Upon hearing about the death of legendary comic actor Gene Wilder, my father approached me with a curious question: “Lee, who was Gene Wilder?” I had a think for a second because being asked such an obvious question threw me. Factoring in my father’s age I answered “The guy from ‘Blazing Saddles’.” He responded, “Yes, that’s right! Not ‘Charlie and the Bloody Chocolate Factory’!”
Well, sorry father but firstly, it’s ‘Willy Wonka and the Chocolate Factory’. Secondly, the role that defined Gene Wilder for any child that saw it, possibly for any child who will see it, was Willy Wonka.
He brought such depth and character to that role. He was earnest and wistful, creepy and sinister, acerbic and sarcastic. He was a charismatic enigma who mostly seemed bothered by having ten ignorant and avaricious strangers invade his sanctuary. Their departures from the group are no accident. He is having them forcibly removed one by one, like a white blood cell ejecting germs from the body.

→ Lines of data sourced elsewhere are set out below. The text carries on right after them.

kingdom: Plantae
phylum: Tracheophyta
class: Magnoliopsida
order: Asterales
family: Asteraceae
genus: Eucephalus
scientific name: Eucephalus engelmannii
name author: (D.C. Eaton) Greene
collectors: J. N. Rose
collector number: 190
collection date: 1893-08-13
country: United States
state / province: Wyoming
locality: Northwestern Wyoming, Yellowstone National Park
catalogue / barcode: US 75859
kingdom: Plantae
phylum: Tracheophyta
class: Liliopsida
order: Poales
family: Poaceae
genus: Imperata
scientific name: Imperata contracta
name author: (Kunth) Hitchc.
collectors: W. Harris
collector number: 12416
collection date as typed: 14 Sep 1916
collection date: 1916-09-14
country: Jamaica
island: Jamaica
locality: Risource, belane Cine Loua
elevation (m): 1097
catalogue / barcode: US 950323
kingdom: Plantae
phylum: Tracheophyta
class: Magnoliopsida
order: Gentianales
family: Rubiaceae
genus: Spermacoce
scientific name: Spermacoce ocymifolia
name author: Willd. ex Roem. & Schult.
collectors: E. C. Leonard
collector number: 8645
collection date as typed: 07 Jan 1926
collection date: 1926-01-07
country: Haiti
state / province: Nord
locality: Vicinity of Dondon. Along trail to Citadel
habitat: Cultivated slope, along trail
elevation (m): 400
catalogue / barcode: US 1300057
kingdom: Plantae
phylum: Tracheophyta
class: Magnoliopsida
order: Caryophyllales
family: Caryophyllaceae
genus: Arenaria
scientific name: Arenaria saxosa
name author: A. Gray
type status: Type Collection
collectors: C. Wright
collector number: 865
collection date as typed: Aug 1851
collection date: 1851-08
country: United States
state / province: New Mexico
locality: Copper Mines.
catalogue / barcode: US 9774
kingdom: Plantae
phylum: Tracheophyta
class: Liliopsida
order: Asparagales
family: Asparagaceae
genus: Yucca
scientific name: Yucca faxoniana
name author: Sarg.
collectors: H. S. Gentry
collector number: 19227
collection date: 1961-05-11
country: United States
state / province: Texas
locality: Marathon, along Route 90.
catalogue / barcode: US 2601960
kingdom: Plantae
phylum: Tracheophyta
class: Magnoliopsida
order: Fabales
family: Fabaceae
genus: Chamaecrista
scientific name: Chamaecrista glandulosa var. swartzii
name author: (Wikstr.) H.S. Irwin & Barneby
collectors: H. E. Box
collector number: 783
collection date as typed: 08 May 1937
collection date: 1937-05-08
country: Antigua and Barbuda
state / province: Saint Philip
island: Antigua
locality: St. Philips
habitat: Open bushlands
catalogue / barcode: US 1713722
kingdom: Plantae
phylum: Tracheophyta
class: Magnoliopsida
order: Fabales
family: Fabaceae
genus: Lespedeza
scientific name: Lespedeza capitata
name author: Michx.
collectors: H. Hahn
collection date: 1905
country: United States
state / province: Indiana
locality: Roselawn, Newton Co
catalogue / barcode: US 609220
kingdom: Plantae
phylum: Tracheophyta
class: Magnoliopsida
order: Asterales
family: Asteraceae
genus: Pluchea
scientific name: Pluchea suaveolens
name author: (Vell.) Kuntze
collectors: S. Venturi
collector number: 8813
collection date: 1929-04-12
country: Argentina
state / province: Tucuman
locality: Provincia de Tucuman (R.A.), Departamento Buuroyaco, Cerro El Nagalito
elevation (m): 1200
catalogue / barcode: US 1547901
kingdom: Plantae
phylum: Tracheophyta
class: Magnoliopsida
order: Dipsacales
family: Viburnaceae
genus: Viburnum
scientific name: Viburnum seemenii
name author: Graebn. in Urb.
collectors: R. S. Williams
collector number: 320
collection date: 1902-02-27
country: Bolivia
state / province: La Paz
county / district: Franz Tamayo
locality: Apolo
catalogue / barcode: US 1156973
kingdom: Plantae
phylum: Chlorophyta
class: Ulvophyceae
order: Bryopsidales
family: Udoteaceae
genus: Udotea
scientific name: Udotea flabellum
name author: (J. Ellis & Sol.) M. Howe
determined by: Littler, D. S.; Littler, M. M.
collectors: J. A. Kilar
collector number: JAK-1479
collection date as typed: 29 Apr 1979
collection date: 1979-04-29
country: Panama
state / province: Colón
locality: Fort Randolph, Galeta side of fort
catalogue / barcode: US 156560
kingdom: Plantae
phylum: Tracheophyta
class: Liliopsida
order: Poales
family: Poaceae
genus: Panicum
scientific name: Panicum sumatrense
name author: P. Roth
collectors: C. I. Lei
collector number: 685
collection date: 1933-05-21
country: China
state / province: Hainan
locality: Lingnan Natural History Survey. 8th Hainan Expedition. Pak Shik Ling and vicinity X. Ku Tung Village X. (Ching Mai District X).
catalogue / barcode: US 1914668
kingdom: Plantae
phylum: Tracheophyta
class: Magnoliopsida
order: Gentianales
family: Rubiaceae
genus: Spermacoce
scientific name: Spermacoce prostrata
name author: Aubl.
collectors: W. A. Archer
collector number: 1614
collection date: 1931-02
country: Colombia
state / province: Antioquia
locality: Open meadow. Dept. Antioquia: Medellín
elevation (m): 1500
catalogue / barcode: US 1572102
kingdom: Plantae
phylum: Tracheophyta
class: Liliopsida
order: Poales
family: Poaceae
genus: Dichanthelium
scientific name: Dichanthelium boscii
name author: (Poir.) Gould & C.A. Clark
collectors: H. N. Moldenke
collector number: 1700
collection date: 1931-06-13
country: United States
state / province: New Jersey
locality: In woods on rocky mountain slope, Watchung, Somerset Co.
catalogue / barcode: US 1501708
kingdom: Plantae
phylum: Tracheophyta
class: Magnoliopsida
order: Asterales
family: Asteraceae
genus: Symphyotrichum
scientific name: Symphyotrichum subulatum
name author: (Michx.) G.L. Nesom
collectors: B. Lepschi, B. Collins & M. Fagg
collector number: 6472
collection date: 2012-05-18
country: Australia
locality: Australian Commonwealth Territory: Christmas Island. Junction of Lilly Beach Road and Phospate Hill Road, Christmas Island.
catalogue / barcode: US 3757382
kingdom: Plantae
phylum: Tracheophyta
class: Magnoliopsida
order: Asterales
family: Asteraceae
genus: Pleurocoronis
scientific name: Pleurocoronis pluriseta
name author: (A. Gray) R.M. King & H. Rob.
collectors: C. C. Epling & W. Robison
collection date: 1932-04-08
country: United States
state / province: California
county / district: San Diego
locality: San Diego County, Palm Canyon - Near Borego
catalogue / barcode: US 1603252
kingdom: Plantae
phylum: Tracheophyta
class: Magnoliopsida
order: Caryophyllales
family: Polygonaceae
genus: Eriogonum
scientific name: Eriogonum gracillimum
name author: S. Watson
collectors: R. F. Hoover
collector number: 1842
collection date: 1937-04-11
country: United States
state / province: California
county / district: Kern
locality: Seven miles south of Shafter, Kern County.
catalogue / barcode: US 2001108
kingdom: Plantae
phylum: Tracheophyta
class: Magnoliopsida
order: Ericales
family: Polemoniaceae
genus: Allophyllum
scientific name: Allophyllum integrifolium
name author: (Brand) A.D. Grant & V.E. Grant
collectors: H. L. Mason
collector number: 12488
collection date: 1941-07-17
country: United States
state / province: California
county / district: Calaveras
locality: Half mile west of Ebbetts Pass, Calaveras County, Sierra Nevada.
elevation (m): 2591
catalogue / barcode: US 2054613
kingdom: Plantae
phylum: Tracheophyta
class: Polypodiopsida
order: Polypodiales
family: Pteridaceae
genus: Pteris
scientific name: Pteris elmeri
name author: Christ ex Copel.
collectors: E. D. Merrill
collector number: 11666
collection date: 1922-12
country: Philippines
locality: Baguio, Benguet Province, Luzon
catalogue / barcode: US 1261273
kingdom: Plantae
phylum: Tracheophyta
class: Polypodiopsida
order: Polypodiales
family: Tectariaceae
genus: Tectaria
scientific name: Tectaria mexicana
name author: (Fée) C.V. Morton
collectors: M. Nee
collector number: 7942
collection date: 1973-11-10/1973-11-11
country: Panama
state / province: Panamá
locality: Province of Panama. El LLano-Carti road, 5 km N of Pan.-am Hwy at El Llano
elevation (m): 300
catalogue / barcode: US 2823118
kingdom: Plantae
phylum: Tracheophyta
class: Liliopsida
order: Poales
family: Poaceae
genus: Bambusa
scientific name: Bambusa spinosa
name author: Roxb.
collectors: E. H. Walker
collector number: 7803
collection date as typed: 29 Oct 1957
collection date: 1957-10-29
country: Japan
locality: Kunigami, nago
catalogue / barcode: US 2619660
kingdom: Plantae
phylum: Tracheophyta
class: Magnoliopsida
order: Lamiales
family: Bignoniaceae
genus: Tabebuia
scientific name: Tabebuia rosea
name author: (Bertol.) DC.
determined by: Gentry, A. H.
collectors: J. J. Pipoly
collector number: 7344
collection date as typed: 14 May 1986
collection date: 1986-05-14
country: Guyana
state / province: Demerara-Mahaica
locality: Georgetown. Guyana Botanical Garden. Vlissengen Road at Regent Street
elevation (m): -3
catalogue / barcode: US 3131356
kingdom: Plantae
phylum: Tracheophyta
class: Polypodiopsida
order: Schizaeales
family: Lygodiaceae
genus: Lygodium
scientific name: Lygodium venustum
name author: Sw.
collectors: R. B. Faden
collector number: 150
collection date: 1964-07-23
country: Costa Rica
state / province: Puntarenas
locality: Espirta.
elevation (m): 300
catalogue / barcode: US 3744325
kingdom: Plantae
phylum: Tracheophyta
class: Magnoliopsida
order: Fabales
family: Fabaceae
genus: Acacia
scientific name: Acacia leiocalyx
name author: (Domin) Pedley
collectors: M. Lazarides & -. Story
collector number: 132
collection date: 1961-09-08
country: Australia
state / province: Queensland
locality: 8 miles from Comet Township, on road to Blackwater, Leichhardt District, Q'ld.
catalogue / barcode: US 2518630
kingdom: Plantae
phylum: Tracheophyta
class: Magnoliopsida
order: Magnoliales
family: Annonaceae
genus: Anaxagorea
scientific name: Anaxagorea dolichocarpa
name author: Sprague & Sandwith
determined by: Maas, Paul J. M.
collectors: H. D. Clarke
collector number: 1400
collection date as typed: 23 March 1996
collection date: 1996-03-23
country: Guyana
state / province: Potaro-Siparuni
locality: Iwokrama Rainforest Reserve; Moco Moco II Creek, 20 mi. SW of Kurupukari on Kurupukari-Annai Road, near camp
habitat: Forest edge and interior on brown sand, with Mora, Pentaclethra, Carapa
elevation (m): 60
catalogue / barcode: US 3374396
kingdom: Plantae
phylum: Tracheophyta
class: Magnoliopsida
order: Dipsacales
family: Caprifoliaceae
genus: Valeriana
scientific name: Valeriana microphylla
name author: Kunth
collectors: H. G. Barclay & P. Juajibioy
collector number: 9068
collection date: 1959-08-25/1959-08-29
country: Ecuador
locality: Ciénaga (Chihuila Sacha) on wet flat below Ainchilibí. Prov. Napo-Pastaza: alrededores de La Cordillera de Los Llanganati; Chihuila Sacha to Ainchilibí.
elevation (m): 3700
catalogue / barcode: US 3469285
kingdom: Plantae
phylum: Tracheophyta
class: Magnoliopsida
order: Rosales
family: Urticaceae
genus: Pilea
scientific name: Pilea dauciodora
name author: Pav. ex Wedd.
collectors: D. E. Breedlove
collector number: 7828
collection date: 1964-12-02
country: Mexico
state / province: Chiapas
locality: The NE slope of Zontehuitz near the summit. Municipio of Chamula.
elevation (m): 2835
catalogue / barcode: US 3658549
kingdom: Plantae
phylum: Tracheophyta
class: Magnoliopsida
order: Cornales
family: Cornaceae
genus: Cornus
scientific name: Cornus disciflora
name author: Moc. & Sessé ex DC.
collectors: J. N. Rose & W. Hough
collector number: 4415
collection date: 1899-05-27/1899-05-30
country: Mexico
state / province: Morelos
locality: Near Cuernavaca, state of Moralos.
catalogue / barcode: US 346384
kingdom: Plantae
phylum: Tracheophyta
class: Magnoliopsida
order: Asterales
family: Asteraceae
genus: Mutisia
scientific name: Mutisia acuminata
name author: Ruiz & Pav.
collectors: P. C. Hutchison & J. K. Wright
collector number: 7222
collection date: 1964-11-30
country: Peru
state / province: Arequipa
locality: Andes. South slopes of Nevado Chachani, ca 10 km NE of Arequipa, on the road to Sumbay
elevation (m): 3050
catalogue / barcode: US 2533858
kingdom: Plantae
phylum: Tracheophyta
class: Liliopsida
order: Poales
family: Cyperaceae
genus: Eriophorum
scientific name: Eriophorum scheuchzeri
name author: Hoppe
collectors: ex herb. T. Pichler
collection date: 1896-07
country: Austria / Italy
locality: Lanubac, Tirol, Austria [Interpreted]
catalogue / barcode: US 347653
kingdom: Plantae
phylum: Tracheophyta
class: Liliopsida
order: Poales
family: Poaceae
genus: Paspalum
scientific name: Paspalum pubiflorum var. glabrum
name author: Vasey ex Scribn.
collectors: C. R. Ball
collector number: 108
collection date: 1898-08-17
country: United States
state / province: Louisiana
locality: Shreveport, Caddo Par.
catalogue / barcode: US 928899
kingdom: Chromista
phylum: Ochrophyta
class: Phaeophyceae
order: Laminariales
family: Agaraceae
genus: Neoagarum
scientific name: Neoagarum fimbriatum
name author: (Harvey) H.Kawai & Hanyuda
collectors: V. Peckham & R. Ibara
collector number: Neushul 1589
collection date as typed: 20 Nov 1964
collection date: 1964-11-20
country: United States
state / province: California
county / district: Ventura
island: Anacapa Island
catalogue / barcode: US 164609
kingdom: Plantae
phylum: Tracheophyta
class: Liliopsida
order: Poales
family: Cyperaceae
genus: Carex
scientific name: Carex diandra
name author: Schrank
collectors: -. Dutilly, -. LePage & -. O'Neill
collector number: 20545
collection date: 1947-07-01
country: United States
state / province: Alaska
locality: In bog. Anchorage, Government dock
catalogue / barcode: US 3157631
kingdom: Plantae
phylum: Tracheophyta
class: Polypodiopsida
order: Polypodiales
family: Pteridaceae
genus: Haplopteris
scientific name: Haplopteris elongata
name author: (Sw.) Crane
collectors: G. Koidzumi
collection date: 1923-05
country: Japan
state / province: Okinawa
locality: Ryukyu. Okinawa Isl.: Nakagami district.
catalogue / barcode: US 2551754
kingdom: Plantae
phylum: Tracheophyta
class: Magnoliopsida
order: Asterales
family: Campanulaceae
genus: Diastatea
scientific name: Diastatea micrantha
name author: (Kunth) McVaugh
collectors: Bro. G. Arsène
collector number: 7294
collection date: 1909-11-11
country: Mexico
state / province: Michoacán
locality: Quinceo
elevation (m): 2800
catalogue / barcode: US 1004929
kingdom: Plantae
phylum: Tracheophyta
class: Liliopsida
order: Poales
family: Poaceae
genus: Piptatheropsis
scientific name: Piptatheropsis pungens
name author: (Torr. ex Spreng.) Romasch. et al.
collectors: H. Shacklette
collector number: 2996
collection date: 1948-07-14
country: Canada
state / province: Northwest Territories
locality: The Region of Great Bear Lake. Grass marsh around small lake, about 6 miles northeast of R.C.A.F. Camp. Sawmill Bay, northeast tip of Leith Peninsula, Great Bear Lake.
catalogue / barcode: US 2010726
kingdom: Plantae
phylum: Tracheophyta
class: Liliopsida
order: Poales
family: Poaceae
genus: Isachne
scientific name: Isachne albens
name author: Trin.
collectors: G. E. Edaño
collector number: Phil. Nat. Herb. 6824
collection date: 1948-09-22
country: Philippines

The reason that the riverboat is Willy Wonka’s defining moment is because it’s his most honest. This is where he truly opens up about his intentions. The contest winners who won a Golden Ticket to gain entrance to his magical factory have already seen Augustus Gloop dispatched with a poetic irony. His riverboat poem is letting the rest of them know that it was no accident and a similar fate awaits all those who hearts are tainted with greed.
After a boat pulls up alongside them, afloat in the luxuriant chocolate river and awash with splendorous turn-of-the-century aplomb, all fears that the Gloop boy was being churned into a gooey, chocolaty mess seemed to float away. The remaining participants are entranced by the innocent and wholesome looking transportation. They immediately hop aboard to have all their remaining troubles ebbed away by the current.
But as soon as the paranoid Mr Beauregarde exclaims his anxiety about entering a claustrophobic and pitch black tunnel the tone of the scene changes tremendously. Immediately, the pleasantly dreamlike score is kicked aside by an ominous brass section resonating danger and doom. ‘Round the world and home again. That’s the sailor’s way,’ exclaims Wonka. Flashing lights of red, green and blue bathe the tunnel in a psychedelic glow as Wonka insists the boat go faster and faster down a tunnel it is now impossible to see ahead in.
The imagery is upsetting and mind-bending, the lights are dizzying, the music quickens your heartrate and Wonka himself is terrifying. The iconic poem that he recites here is written with such skill as to be familiar, yet is an entirely original composition. You second guess yourself trying to figure out where you’ve heard it before and your lack of answers makes you doubt your own mind.
The lyrics pose further questions. They are being asked by the man in charge and by his own admission he is losing control of the situation. His voice breaks in mock terror and he begins screaming and yelling the prose in a panicked, despairing howl.
And in an instant the lights come on, the boat has stopped and has reached its destination safe and sound. Wonka was in control all along. The depth of that scene, its genius, lies in how Wonka used it to test his guests. Before the lights went out the Salts were only interested in the opulence of the boat, Teevee was feeling seasick and all Beauregarde wanted to do was talk business. Only Charlie and his grandpa had the sense of adventure to appreciate it for what it is supposed to be. All of these feelings are exemplified in the tunnel. He’s observing them. Testing them all. Seeing who is worthy of running his factory when he is gone. It’s a fantastic addition to the controlling, fiendishly intelligent character. Just one of the many layers to add to one of the films of the decade and one of the most iconic roles of all time.
Willy Wonka and the chocolate Factory was released as part of Warner Brothers’ Iconic Moments Collection on September 5th.